The queer ethics of Jesus
Updated: Apr 20, 2018
Questioning the relevance of gender in matters of love and sexuality
Christ and the two Marys (detail) - William Holman Hunt (Art Gallery of South Australia)
Tweaking the language of the ‘Sermon on the Mount’, it is not hard to see why Jesus of Nazareth was murdered. He exposed the deadly hypocrisy of the politicians of his day, (especially the bible-studying ones) - stripped them bare. Want to see the face of God? Wash the windows of the soul and look through to its intentions, sensitivities, vulnerability, attitudes and priorities. Not only is the transparent honest and loving heart the prism whereby we experience the presence of the Divine, but it is living by the pure dictates of the heart that constitutes the worship of God.
Jesus had hard words to say about the lusts of the heart but he also made it clear that before judging someone else, we should take a good look at our own lusts and worry about them. It could be that he identified lust with pornography [‘tear out your eye if it offends you’], and certainly we know he championed the dignity of women, but we also know he was disparaging of clothes. Why bother with clothes when King Solomon in all his fine arraignment was not as beautiful as the naked flower in the field? The body is more precious than how it is clothed. Love is not about making marriage oaths but about being honest, ’saying it like it is’. Love is about treating others as you would be treated, in kindness, mercy and understanding.
Though St. Paul never could strip himself of the wounds of pharisaism of the kind that crucified Jesus, in every one of his letters he pointedly asserts that the ‘Law of Love’ is the quintessential hallmark of a Christian. His attack on Christian legalism was as vehement as Jesus’ denunciations of the religious hypocrite. The Christian life should reflect the divine grace as revealed in the life and parables of Jesus of Nazareth. In the Gospels of Luke and Matthew ‘grace’ is portrayed as the kind of love that radically gives itself to another in love and that accepts and radically forgives in love.
What is queer about the ethics of Jesus? None at all except that its teaching applies to queer and straight equally. However it is the implications for traditional heterosexual marriage though that are most striking. Behind religious clothing of religious righteousness he saw the lust for power, status and money, expressed dramatically when he whipped out the traders in Temple religion. The desire to stone the woman caught in adultery was not concern for the human heart but, as with going to the marriage altar, about protecting financial assets and status. Woman was a property pawn.

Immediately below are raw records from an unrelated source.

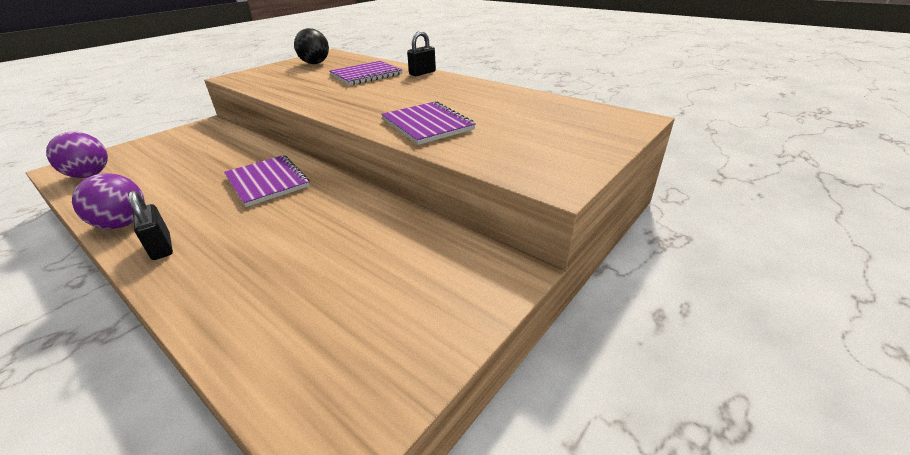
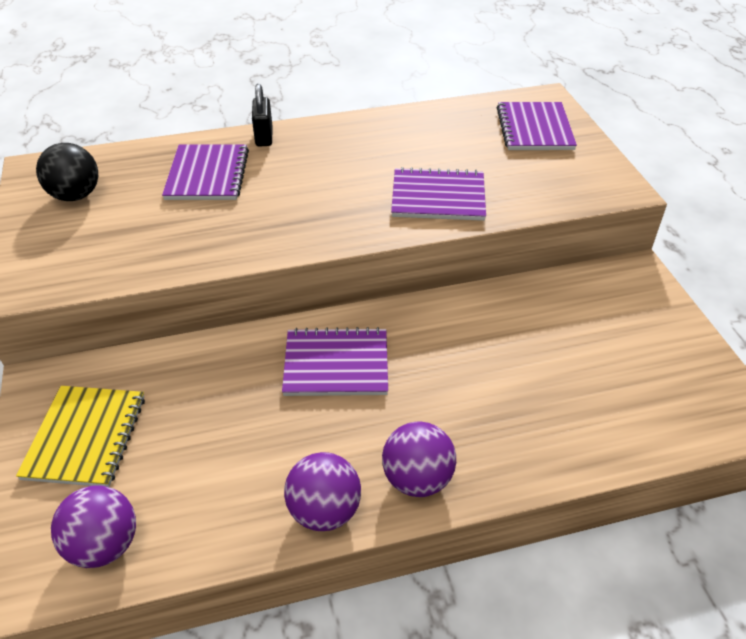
camera: 55 degrees left, 10 degrees up
(161, 247) = (417, 479): black padlock -> purple ball
(171, 144) = (85, 437): none -> yellow notebook
(580, 127) = (535, 128): none -> purple notebook

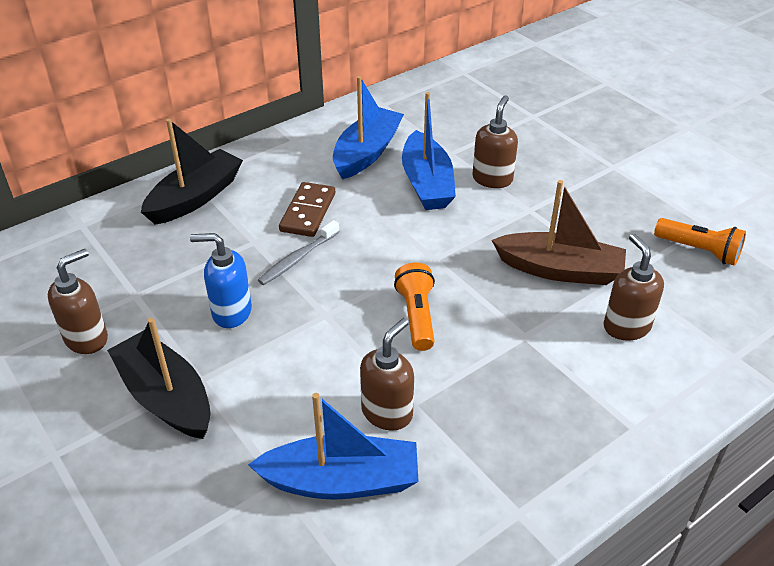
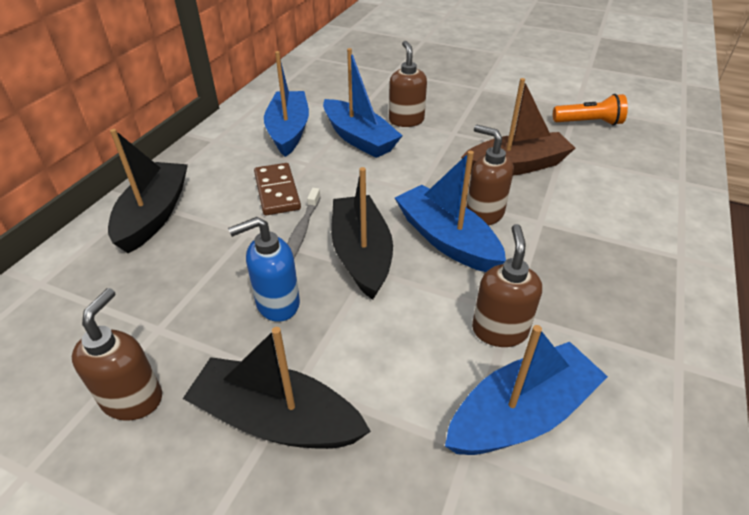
camera: 30 degrees left, 0 degrees up
(330, 299) = (361, 255): none -> black boat
(417, 316) = (446, 240): orange flashlight -> blue boat
(626, 326) = (599, 188): brown soap dispenser -> brown soap dispenser (484, 214)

In marriage she was sold into servitude and expected to live for the pleasure of her husband, produce babies and enhance the dignity of her owner. The Tenth Commandment prohibited lusting after another man’s property, in particular the woman he owned.
Actually, the ethic of Jesus is really queer or questioning because, as St. Paul himself said, it has nothing to do with ethics but everything to do with Spirit. Paul endlessly reiterated that ethical rules are useless - only the possession of the Spirit of Love brings Life (eternal life!). What is so unforgivable of Queer sexuality is precisely that it is so Christian - well not Christian if that is code for sexism, legalism and the hypocrisy of its traditional mores. Jesus was not bohemian but he openly mixed with a core of sexually deviant people and was known as the friend of prostitutes. John’s Gospel suggests that he had a deep loving relationship with one of his disciples, almost certainly a male, though it could have been one of the women (Mary Magdalene?) that accompanied him in Galilee and Jerusalem. Christians are supposed to follow in the steps of Jesus as Lord, so who is doing a better job, the queer or the straight?